Daí para frente continuei em, agora morando sozinha; continuei a trabalhar e estudar; porém houveram
contratempos em meu trabalho e fui demitida. Achei que seria fácil achar outro
trabalho, mas o que observo é que se a pessoa não tem formação Acadêmica e e um empurrãzinho
de alguém, fica tudo mais difícil trabalhar em cidade de interior.. Hoje me
encontro desempregada e indo mal na
faculdade, que transferi para o turno da noite, mas no decorrer desse período
só, me decepcionei muito com certas pessoas que pregam uma bela imagem em
sociedade, porém nos bastidores são diferentes. Hoje não sei mais o que fazer e
estou acometida de uma depressão, pois fiquei frustrada nas duas coisas que
mais gosto de fazer, Trabalhar e estudar.

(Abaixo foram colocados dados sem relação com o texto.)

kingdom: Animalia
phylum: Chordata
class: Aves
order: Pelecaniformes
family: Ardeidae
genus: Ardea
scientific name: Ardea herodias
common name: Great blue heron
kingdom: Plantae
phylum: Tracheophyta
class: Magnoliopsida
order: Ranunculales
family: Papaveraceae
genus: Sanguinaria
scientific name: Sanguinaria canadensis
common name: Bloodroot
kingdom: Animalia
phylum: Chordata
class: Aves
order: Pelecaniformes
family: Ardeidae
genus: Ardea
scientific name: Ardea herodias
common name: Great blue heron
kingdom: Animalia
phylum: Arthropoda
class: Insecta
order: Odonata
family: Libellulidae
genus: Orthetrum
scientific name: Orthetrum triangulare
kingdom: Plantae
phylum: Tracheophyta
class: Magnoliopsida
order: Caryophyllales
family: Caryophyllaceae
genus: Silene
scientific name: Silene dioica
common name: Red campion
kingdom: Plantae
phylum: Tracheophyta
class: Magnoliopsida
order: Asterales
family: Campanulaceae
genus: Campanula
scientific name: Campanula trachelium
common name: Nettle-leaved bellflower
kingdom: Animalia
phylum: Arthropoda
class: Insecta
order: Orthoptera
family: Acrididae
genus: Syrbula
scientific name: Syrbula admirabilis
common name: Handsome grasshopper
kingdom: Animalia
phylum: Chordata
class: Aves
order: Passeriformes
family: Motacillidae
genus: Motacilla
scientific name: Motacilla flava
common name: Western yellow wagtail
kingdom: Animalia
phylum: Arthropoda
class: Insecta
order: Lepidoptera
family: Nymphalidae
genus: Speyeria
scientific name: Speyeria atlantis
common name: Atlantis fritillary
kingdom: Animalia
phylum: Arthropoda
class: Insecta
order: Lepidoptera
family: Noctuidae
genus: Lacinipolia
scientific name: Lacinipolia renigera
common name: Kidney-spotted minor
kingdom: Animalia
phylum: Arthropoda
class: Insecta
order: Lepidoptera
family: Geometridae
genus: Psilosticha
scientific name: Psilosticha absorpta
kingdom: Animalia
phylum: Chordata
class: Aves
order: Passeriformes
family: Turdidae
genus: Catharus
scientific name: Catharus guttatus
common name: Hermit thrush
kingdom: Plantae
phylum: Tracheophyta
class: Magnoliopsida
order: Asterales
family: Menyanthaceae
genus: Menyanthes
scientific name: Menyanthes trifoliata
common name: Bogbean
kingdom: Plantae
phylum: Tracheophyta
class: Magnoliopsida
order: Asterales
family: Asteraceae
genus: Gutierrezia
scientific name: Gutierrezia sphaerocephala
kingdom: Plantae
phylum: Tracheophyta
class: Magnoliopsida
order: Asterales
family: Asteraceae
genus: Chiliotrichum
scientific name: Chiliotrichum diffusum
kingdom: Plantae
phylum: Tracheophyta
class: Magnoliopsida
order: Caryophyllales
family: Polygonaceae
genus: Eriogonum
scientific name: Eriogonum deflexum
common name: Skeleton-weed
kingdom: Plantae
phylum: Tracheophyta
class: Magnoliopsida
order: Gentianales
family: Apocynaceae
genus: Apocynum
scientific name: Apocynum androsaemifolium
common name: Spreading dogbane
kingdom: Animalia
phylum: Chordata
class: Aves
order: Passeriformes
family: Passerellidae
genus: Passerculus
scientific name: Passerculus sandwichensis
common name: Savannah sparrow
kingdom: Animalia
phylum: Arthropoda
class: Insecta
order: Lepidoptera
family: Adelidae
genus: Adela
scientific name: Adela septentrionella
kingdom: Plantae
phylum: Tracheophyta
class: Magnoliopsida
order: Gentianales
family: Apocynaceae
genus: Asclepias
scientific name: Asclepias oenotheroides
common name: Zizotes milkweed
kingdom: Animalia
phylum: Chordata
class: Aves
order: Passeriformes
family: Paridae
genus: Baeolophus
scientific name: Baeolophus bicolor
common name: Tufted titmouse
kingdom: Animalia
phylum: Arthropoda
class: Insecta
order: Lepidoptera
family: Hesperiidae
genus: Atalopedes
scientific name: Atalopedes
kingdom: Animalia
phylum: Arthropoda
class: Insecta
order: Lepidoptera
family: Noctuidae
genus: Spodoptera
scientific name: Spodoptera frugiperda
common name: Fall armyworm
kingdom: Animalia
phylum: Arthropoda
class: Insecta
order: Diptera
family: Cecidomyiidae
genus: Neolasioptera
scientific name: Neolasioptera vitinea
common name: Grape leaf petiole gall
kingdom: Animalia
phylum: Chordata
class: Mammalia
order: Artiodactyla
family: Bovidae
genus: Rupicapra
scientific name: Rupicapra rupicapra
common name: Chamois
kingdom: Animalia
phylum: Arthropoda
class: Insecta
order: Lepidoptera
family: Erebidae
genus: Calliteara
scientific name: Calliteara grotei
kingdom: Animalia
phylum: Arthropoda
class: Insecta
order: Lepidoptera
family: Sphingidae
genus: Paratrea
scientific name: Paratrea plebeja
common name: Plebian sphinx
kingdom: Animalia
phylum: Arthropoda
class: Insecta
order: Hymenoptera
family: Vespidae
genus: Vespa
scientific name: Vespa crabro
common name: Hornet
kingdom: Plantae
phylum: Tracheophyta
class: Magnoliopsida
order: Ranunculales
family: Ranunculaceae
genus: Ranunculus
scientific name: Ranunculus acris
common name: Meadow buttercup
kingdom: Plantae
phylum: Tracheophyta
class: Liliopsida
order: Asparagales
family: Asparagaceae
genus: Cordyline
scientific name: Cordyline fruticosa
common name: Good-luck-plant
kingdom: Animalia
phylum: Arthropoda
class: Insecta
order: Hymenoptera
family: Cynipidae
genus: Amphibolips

Porém, tenho síndrome de Phoenix e costumo ressurgir
da cinzas;(este não é primeiro golpe que levo na vida), agora está doendo muito
e sequer tenho um Norte. Mas mesmo assim vou continuar lutando contra a
burocracia, a brutalidade, gente de lata e sem coração, toda forma de imposição de idéias e acima de tudo pela
liberdade em âmbito geral. Tudo isso porque aquela garotinha que ficava em pé
no meio das margaridas vive, precisa e quer interagir com outras crianças.